The problem is that these younger mothers don't produce as many babies, which could have major impacts on how humans estimate fishery population and potential. A small change in the age of a fish when it reproduces can change the number of babies it produces by up to an order of magnitude.

"The shift to breeding at younger ages and smaller sizes has a disproportionate effect on how fecund those individuals are," Darimont said.

However, while the work convincingly shows harvested animals that are smaller behave differently, it doesn't explain the mechanisms behind those changes,
Stanford's Palumbi said.

Scientists aren't sure whether the new smaller sizes, for example, reflect modifications in the actual genetic code or whether a more subtle type of adaptation — known as plasticity or simply acclimation — accounts for the differences. Under the second mechanism, the animals would retain their genes but use them differently to adjust to new environmental circumstances. Either mechanism, or likely some combination of the mechanisms, could account for the variation.

A 2003 study on red squirrels in the Yukon
(.pdf) found that actual genetic changes in response to global warming accounted for about 15 percent of the shift in the red squirrel's reproductive behaviors.

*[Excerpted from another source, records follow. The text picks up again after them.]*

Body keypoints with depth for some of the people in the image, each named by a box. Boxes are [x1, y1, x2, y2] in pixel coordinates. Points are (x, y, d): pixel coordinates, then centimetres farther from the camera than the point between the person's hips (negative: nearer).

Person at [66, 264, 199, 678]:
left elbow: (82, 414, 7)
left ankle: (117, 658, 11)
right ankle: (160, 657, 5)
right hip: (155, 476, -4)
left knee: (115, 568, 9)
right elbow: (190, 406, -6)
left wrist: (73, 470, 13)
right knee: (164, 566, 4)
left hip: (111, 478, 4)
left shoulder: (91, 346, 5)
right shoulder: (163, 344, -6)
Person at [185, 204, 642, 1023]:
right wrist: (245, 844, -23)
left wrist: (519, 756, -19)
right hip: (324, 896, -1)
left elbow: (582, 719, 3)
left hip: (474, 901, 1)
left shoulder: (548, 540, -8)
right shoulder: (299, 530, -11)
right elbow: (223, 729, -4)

The amount of the shift that is actually genetic is important, Palumbi said, because even if you could stop hunters and fishermen from pressuring the population, genetically altered animals would have to re-evolve their previous phenotypes, or forms.

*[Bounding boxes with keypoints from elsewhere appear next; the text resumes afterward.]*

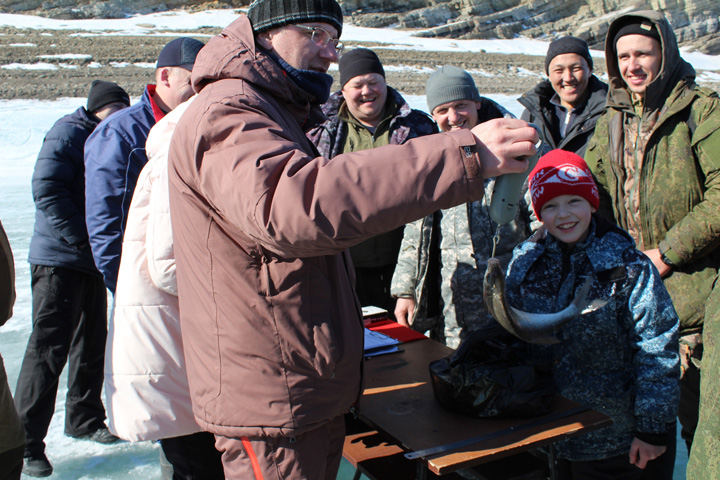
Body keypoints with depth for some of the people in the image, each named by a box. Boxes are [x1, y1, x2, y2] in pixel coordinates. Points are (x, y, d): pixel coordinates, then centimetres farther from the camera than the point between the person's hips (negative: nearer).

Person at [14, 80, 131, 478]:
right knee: (48, 349, -7)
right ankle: (25, 443, 1)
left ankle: (84, 418, 31)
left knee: (92, 343, 15)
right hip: (58, 260, -9)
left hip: (91, 261, 9)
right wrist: (80, 236, -21)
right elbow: (46, 190, -20)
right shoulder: (68, 132, -10)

"If it was acclimation, then the individuals who were in the population could just change back. You wouldn't need the whole evolutionary process to happen," he said. "The phenotypic plasticity would be an easier thing to recover from."

Both Darimont and Palumbi agreed, though, that from an ecological management standpoint, whether the animals changed because of their genes or how they used them, the same human behaviors would be required to restore a more natural order to the ecosystem.

"In the context of what we refer to as phenotypic restoration — the idea of restoring old phenotypes — ideally, you could impose moratoria, close fishing or hunting in areas, or you could much more closely mimic natural predators," Darimont said.

That would mean taking younger fish or animals, not the full-grown adults that humans, and the machines that process our food, prefer.

"Most natural predators like to eat the newly born or the almost dead," Darimont said. "Predators focus on babies."

In many states, younger animals are actually protected from hunting and fishing, requiring their release while older animals are fair game.

"A lot of the harvesting regulations say that if you catch a small salmon, you have to put it back because those are future breeders,"
said Darimont. "In the context of evolutionary management, it has a perverse effect."

Darimont said what he called "evolutionarily enlightened" fishing and hunting management was slowly taking hold, as the realization has sunk in that the sheer number of fish in the pond isn't the only important metric for the system.

"Harvest managers often don’t recognize differences among individuals. That's where evolutionary biologists start," Darimont said. "There's an incredible amount of diversity among individuals, and this matters because they might differ in how many babies they have and what they look like, and that sets in motion a whole bunch of things."